Private foundations are generally Section 501 (c) (3) organizations that are created, funded, and operated by one person or a family. They usually are grant-making organizations and do not engage in fundraising. There are a few private foundations called operating private foundations which are are generally treated as public charities. Private foundations may be formed as either corporations or trusts.
A tax-exempt organization that is not a private foundation, either because it is "publicly supported" (that is, it normally derives at least one-third of its support from gifts and other qualified sources) or it functions as a "supporting organization" to other public charities. Some public charities engage in grant making activities, but most engage in direct service activities. Public charities are eligible for maximum tax-deductible contributions from the public and are not subject to the same rules and restrictions as private foundations. They are also referred to as "public foundations."
A social entrepreneur is someone who recognizes a social problem and uses traditional entrepreneurial principles to organize, create, and manage a venture to make social change. Whereas business entrepreneurs typically measure performance in profit and return, social entrepreneurs often start nonprofits and citizen groups.
Social enterprises are organizations which trade in goods or services and link that trade to a social mission. The need to deliver on both financial, social and environmental performance targets is often referred to as having a triple bottom line. It could be that the profit from the business is used to support related or unrelated social aims or that the business itself accomplishes the social aim through its operation, say through the employment of people from a disadvantaged community including individuals and existing business who have difficulty in securing investment from banks and mainstream lenders.
Social change philanthropy:
Social change philanthropy focuses on the root causes of social, economic and environmental injustices. It strives to include the people who are impacted by those injustices as decision-makers. It also aims to make the field of philanthropy more accessible and diverse.

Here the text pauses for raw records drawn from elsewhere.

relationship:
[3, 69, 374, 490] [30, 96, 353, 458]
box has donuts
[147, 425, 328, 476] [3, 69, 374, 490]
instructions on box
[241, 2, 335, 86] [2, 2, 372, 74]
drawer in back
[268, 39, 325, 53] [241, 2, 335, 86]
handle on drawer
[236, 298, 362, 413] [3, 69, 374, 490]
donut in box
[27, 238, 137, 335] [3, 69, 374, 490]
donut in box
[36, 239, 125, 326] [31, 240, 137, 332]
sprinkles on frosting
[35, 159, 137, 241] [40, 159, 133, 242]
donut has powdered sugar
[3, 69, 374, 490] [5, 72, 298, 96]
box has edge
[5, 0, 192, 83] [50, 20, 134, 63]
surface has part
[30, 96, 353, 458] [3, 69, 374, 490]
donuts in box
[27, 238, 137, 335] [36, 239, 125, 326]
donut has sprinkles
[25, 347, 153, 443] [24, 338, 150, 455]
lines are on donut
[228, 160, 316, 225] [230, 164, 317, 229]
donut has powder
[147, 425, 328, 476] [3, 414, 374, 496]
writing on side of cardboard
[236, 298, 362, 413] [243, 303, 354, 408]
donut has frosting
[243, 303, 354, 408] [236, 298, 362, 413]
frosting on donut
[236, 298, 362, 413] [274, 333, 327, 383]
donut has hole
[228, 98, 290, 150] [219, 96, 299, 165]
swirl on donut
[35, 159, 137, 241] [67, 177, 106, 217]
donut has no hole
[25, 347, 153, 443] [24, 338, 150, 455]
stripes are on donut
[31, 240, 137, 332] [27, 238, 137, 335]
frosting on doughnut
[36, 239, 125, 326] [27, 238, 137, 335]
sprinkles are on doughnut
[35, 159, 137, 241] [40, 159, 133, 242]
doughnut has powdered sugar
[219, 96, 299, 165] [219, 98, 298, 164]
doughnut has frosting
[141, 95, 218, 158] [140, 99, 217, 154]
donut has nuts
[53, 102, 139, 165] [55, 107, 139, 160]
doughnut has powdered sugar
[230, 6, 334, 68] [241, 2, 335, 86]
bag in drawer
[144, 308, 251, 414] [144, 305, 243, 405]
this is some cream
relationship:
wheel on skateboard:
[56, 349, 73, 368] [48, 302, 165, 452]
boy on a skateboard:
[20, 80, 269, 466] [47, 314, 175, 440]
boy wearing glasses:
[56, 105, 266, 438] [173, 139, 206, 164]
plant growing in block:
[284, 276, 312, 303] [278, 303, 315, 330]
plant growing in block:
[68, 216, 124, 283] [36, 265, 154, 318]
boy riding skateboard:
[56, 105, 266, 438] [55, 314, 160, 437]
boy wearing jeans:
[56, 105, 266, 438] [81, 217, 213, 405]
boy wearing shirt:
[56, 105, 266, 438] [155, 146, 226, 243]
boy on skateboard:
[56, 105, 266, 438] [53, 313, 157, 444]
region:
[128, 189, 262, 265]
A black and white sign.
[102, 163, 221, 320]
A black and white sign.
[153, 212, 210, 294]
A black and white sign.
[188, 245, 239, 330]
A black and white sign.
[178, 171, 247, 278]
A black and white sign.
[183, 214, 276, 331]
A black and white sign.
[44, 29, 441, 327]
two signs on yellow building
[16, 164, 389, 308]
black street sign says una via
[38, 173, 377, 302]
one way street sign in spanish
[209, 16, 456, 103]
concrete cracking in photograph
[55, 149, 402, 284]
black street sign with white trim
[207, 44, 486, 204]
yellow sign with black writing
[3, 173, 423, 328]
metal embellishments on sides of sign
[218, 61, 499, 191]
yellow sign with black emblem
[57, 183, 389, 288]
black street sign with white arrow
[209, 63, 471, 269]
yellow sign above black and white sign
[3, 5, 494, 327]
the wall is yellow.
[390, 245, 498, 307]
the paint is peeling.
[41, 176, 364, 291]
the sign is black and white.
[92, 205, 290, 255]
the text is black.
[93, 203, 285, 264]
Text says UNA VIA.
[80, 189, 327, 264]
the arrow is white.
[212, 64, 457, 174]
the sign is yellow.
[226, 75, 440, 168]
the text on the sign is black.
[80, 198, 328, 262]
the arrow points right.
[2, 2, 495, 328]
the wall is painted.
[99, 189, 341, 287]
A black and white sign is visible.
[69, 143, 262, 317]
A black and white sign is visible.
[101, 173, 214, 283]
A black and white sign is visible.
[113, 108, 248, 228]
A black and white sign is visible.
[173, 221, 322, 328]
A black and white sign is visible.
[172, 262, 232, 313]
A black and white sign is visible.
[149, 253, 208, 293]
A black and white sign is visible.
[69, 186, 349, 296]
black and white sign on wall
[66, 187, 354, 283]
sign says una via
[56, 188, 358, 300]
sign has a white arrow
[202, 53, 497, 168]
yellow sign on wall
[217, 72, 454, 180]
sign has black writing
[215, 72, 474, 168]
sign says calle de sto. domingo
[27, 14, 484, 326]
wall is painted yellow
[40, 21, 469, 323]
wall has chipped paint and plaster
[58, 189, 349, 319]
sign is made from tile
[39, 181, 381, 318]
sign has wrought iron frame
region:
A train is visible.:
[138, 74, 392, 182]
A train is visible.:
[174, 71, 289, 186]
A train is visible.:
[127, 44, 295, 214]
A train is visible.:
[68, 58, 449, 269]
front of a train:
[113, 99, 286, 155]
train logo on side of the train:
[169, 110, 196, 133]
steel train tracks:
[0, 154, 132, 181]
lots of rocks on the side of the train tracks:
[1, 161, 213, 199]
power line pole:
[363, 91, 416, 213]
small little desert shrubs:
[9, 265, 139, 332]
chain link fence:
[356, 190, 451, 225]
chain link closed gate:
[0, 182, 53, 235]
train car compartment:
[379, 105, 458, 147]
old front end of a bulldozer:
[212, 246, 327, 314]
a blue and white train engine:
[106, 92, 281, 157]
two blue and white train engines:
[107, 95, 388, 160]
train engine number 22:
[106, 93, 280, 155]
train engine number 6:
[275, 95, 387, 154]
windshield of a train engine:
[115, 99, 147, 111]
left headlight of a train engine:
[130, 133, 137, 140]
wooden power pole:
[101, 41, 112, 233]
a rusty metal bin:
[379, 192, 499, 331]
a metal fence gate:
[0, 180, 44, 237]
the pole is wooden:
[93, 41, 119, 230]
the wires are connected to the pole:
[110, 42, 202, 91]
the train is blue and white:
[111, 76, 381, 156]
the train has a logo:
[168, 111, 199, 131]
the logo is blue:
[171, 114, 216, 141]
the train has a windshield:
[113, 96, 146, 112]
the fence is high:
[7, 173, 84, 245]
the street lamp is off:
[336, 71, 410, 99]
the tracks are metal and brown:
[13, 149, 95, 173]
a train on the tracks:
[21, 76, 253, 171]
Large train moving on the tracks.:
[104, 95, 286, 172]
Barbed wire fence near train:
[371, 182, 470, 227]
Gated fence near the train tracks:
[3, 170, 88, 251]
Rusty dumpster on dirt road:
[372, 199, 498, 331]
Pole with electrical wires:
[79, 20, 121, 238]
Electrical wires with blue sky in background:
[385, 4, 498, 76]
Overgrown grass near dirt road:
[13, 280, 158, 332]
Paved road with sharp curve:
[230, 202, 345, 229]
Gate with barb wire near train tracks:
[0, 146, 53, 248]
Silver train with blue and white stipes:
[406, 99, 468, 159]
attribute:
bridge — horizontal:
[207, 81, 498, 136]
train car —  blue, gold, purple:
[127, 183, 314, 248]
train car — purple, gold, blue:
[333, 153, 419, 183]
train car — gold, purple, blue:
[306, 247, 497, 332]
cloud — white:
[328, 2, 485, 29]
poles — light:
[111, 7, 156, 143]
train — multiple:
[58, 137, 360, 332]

Strategic philanthropy entails achieving measurable superior performance in a specific area; choosing a unique positioning; engaging in unique activities; and forgoing some grant making opportunities in order to focus on others.
Supporting foundation is separately incorporated charitable entity closely affiliated with one or more public charities, such as a community foundation. The supported charitable entity or entities are required to appoint a majority of the board of the supporting foundation. In return for a reduced level of control, the donor receives offsetting tax advantages and exemption from the independent foundation’s regulations and excise taxes.
Venture philanthropy refers to the nonprofit sector's application of certain practices used by venture capitalists when investing in new business ideas. These practices may include long term investments, a partner relationship, an accountability-for-results process, provision of expertise as well as financing, and/or an exit strategy.